[PROVIDED PASSAGE — start]

The authors declare no conflict of interest.

Figures

FIG 1
FIG 1
Campylobacter concentration (via qPCR) in litter from broiler chickens. (A) Campylobacter concentration in litter (gray circles), combining C. jejuni and C. coli concentrations, by flock age. A LOWESS smoothed line and a fitted line from Tobit regression are shown in red and blue, respectively. (B) C. jejuni (red triangles) and C. coli (blue squares) concentrations in litter by flock age. LOWESS smoothed lines and fitted lines from Tobit regression are shown as dashed and dash-dotted lines, respectively, and their color matches the corresponding Campylobacter species (red for C. jejuni and blue for C. coli). Jittering was added to both graphs to improve the visualization of the data points.
FIG 2
FIG 2
Fitted Campylobacter jejuni dynamics in litter by production type and flock age. Vertical bars correspond to 95% confidence intervals.
FIG 3
FIG 3
Alpha diversity indices (fitted values) in litter microbiome by production type and flock age. Vertical bars correspond to 95% confidence intervals.
FIG 4
FIG 4
Beta diversity in litter microbiome by flock age. PCoA: Principal coordinate analysis. Three dissimilarity distances were used: Aitchison, Bray-Curtis, and Jaccard.
FIG 5
FIG 5
Subgraphs from litter microbial networks including Campylobacter genus. Microbial networks were built from litter microbiome throughout the production cycle (one through 9 weeks of flock age) using data from small and big broilers together. Networks from weeks one, four, seven, and eight did not include Campylobacter genus in their components. The line connecting two bacterial genera represents a significant correlation between them (green: positive correlation, red: negative correlation).

[PROVIDED PASSAGE — finish]
[EXERCISE DATA — start]

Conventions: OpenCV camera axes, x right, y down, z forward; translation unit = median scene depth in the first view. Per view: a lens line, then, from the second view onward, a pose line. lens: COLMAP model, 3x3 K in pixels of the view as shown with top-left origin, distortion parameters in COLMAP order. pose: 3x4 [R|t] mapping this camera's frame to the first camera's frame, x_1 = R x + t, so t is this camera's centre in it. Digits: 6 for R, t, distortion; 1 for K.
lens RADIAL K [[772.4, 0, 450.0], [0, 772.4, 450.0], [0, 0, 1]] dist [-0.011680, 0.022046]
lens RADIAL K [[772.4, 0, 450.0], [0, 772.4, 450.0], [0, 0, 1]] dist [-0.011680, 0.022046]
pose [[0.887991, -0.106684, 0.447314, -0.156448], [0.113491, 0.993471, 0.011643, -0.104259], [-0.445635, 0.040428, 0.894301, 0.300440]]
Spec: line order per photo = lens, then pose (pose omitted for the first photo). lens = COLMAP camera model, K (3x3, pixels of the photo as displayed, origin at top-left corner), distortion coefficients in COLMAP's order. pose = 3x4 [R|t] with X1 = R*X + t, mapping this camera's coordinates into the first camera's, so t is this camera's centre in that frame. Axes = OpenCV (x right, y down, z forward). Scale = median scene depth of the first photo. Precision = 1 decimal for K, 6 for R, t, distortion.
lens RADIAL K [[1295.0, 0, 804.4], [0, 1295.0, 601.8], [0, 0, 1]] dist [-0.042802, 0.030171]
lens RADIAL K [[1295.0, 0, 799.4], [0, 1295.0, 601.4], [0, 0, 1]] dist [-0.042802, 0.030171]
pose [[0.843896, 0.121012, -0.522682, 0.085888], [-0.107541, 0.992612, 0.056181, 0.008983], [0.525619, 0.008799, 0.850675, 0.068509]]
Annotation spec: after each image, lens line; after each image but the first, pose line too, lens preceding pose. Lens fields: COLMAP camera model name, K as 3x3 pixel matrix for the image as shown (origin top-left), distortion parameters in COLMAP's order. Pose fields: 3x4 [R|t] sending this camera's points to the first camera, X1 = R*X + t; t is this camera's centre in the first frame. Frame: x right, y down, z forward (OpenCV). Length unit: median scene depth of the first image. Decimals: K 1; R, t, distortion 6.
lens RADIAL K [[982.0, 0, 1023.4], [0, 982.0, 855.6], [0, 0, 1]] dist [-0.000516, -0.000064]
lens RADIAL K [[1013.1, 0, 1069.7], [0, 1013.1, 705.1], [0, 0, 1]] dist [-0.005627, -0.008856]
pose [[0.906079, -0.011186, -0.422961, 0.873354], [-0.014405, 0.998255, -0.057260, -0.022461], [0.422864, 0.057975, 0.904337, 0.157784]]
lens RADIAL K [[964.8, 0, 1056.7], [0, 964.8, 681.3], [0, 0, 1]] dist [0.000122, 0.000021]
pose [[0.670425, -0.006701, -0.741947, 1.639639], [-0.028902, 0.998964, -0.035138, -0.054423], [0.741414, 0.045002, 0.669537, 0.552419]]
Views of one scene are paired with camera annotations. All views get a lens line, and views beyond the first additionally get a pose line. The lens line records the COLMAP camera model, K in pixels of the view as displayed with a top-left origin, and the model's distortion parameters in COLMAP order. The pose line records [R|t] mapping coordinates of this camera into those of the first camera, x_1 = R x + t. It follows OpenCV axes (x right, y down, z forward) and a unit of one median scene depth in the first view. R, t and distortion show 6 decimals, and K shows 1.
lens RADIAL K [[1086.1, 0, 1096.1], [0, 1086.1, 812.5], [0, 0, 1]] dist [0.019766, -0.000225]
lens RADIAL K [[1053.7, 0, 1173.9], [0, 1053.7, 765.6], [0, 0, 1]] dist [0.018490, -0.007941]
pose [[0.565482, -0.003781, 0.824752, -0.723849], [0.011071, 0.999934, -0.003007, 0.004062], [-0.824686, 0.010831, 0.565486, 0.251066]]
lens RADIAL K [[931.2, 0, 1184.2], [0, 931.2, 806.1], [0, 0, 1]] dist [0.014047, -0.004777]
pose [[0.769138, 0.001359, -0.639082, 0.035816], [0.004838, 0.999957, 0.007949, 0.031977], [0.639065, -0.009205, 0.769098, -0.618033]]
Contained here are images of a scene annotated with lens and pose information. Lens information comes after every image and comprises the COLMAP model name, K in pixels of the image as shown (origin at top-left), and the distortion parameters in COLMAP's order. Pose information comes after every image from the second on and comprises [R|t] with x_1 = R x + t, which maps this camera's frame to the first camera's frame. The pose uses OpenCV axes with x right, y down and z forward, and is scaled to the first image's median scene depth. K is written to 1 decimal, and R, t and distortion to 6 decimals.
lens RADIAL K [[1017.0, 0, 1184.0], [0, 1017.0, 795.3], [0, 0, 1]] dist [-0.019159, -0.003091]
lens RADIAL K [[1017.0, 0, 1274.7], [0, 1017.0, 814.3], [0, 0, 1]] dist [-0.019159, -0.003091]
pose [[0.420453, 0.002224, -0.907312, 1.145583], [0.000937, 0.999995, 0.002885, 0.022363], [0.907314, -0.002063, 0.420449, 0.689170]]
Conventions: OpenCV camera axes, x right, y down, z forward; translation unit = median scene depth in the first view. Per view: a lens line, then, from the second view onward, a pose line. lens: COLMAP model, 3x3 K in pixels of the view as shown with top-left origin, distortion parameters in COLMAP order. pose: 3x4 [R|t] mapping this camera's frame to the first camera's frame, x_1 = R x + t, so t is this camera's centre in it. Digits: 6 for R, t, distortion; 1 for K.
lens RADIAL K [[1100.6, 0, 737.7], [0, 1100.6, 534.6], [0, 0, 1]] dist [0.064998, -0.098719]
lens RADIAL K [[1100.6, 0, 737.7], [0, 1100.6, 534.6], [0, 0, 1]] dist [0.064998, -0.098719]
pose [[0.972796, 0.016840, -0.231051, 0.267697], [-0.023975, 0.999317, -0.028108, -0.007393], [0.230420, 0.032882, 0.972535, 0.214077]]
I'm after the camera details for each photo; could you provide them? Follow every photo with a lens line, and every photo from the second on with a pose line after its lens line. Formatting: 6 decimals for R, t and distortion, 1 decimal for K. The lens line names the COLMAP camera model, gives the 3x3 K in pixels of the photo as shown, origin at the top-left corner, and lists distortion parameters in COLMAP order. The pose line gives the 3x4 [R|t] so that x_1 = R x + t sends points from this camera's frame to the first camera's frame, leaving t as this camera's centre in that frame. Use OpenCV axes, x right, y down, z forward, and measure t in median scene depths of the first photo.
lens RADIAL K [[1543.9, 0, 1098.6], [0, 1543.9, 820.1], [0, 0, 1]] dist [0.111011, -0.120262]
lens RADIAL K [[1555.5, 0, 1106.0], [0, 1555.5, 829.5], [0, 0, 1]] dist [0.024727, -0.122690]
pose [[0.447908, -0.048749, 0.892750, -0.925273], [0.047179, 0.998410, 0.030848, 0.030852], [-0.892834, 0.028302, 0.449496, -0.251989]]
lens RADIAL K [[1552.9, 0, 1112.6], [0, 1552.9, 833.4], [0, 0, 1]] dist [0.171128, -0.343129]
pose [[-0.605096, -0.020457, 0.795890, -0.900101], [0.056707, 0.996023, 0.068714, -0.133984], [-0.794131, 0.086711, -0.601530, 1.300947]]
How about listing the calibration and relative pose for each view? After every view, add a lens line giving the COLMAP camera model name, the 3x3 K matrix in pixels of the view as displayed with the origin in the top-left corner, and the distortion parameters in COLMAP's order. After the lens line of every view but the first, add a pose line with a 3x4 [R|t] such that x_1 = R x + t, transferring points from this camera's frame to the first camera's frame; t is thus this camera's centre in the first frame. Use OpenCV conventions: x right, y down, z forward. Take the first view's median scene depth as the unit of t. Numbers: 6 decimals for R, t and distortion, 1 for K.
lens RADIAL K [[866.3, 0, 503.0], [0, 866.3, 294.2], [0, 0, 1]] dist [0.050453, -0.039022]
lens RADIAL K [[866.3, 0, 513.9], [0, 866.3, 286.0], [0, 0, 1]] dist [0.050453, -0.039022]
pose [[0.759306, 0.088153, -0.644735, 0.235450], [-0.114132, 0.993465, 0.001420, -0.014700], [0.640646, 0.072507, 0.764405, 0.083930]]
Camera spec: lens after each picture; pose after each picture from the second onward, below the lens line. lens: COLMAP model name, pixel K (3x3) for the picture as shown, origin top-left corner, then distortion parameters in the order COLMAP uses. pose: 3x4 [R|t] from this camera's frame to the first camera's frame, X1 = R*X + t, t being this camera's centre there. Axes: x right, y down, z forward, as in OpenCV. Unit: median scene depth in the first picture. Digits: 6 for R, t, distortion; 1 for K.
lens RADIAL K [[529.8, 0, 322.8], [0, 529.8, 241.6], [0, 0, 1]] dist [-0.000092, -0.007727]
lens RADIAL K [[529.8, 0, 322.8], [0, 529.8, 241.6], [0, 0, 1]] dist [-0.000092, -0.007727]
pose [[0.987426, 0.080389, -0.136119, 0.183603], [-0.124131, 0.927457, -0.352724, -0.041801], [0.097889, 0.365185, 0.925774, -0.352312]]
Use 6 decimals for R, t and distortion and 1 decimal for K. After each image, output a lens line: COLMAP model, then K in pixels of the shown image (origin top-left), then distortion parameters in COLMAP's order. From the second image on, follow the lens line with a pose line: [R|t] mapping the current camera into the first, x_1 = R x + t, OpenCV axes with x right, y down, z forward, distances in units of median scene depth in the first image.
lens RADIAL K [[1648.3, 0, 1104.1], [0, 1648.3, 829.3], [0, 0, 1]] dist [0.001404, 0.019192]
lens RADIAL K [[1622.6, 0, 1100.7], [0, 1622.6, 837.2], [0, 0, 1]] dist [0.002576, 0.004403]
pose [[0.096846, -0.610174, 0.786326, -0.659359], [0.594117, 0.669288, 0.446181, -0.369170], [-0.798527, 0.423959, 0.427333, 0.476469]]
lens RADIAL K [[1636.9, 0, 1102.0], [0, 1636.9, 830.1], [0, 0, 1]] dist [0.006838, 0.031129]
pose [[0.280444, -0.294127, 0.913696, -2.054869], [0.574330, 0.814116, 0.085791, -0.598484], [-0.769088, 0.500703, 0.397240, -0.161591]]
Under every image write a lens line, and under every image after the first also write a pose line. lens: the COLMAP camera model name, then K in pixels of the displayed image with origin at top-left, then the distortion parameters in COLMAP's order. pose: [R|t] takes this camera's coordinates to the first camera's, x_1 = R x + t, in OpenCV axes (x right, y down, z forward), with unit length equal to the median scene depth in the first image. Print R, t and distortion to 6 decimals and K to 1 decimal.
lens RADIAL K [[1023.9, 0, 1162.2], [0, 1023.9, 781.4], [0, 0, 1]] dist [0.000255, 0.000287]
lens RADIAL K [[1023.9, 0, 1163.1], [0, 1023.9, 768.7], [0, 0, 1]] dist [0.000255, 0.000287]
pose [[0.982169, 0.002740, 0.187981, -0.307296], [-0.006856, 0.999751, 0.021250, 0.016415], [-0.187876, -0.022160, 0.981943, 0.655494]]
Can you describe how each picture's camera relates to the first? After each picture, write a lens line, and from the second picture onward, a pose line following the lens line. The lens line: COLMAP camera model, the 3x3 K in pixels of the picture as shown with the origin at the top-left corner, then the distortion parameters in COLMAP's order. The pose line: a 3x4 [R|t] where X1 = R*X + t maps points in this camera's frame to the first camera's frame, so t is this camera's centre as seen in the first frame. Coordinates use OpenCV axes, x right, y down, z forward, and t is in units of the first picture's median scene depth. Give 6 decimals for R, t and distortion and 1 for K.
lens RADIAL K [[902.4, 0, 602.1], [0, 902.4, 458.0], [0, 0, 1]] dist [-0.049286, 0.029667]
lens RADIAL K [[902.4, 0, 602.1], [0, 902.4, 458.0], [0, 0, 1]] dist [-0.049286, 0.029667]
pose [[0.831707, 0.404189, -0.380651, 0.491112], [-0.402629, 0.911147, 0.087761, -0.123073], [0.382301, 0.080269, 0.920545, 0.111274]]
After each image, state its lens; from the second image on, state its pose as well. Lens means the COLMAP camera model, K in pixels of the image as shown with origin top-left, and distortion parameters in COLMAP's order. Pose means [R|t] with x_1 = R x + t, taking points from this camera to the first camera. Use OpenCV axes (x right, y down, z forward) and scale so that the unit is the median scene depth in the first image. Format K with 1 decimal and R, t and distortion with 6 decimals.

[EXERCISE DATA — finish]

- WORK TO COMPLETE -
[1] Turn the paragraph in the broiler litter captions that begins "Campylobacter concentration (via qPCR) in litter" into a short list that keeps its main facts.
[2] Echo the part of the broiler litter captions between "The authors declare" and "the data points.", inclusive.
The listing has nothing to do with the text.

- TASK RESULTS -
[1]
- Shows Campylobacter concentration in broiler chicken litter, measured by qPCR, by flock age.
- Panel A: combined C. jejuni and C. coli concentration (gray circles), with a LOWESS smoothed line in red and a Tobit regression fitted line in blue.
- Panel B: C. jejuni (red triangles) and C. coli (blue squares) shown separately, with LOWESS lines dashed and Tobit fitted lines dash-dotted, colored to match each species.
- Jittering was added to both graphs to make the data points easier to see.

[2]
The authors declare no conflict of interest.

Figures

FIG 1
FIG 1
Campylobacter concentration (via qPCR) in litter from broiler chickens. (A) Campylobacter concentration in litter (gray circles), combining C. jejuni and C. coli concentrations, by flock age. A LOWESS smoothed line and a fitted line from Tobit regression are shown in red and blue, respectively. (B) C. jejuni (red triangles) and C. coli (blue squares) concentrations in litter by flock age. LOWESS smoothed lines and fitted lines from Tobit regression are shown as dashed and dash-dotted lines, respectively, and their color matches the corresponding Campylobacter species (red for C. jejuni and blue for C. coli). Jittering was added to both graphs to improve the visualization of the data points.